In these Conditions the expressions following shall bear the meanings ascribed to them respectively below, namely:-
“the Company” shall mean Aviation Traders Limited
“the Customer” shall mean the person body firm or body corporate to whom any quotation is addressed or by whom an order is placed.
“Work” shall mean such work and services as are described or referred to in any order accepted by the Company.
(a) Quotations issued by the Company are not offers capable of acceptance so as to make a binding contract. All orders placed with the Company require the Company’s acceptance in writing before any contract arises.
(b) All quotations given and all contracts made between the Company and the Customer are subject to these Conditions. Orders are only accepted by the Company subject to these Conditions and no attempted variation addition substitution or waiver (howsoever purported to be made) shall have effect unless and until it is agreed in writing by the Company. Should any of these Conditions conflict with any conditions stated in the Customer’s order or any other document emanating from the Customer these Conditions shall prevail.
(c) These Conditions override any representations or agreements made before the date hereof other than those specifically referred to in the contract of which these Conditions form part.

Extracted entries>
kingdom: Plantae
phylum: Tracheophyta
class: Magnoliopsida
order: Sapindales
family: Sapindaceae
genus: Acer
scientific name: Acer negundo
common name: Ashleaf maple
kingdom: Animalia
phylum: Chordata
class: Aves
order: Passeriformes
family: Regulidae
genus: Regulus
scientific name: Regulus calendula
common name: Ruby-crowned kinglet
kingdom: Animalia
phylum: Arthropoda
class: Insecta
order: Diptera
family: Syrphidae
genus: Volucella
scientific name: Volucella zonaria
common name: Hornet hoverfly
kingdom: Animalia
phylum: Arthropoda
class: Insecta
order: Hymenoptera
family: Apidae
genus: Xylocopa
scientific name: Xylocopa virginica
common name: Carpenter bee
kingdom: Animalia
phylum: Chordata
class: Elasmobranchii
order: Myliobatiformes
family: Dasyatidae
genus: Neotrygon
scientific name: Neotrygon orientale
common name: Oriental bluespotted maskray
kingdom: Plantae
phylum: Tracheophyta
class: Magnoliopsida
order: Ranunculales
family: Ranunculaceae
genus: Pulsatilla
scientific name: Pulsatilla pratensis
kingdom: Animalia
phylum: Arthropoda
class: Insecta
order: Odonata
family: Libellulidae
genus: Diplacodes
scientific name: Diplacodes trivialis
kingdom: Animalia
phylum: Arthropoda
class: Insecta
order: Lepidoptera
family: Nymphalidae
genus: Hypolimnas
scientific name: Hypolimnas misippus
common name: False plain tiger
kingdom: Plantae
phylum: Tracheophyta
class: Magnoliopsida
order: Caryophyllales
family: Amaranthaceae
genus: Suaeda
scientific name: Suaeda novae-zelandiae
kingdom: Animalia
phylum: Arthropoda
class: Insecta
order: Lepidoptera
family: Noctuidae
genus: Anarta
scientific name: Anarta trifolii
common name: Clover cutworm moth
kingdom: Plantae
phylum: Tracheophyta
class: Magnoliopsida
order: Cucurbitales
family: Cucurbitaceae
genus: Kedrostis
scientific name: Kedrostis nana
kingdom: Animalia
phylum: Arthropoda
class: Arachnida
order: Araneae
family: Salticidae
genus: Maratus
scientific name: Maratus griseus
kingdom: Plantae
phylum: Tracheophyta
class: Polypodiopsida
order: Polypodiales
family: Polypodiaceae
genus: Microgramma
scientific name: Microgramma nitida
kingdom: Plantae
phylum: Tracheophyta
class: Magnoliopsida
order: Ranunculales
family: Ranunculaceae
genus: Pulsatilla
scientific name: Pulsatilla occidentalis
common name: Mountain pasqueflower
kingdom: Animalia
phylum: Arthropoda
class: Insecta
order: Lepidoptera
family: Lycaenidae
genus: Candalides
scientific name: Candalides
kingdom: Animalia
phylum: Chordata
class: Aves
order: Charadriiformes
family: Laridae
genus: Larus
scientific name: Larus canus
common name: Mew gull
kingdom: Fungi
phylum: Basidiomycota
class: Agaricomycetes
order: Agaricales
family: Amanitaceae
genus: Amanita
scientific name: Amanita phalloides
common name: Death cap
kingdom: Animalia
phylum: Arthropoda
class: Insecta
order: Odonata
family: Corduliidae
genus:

Your objective> Extend the Aviation Traders Limited trading conditions above with the clauses that follow clause (c).

Result of the exercise>
(d) The headings in these Conditions are for ease of reference only and shall not effect the construction of any contract of which these Conditions form part.
(a) The Company reserves the right to increase without notice any price where prices of materials, labour, services, overheads or any other factor used as a basis for determining a quotation have increased between the date of the quotation and delivery of the Work to the Customer.
(b) All prices are exclusive of statutory fees (including but without limitation fees payable to any government department in respect of modifications or certificates of airworthiness or otherwise) customs duties, government taxes (including but without limitation Value Added Tax), bank charges, manual amendments and out of pocket expenses and disbursements incurred in connection with the Work (including but without limitation charges by manufacturers and suppliers of equipment and technical information) and travelling and liaison costs (including but without limitation labour costs and travelling time) whether or not envisaged at the time of the quotation.
(c) EASA fees are indexed and charged annually and are based upon ATL’s assessment of STC classifications which are subject to review and revision by EASA with subsequent fee adjustments. Some projects attract EASA fees in excess of those quoted. Cancellation fees are applicable to both ATL project and EASA fees. All fee amendments will be invoiced to the Customer immediately after ATL are notified or invoiced by EASA.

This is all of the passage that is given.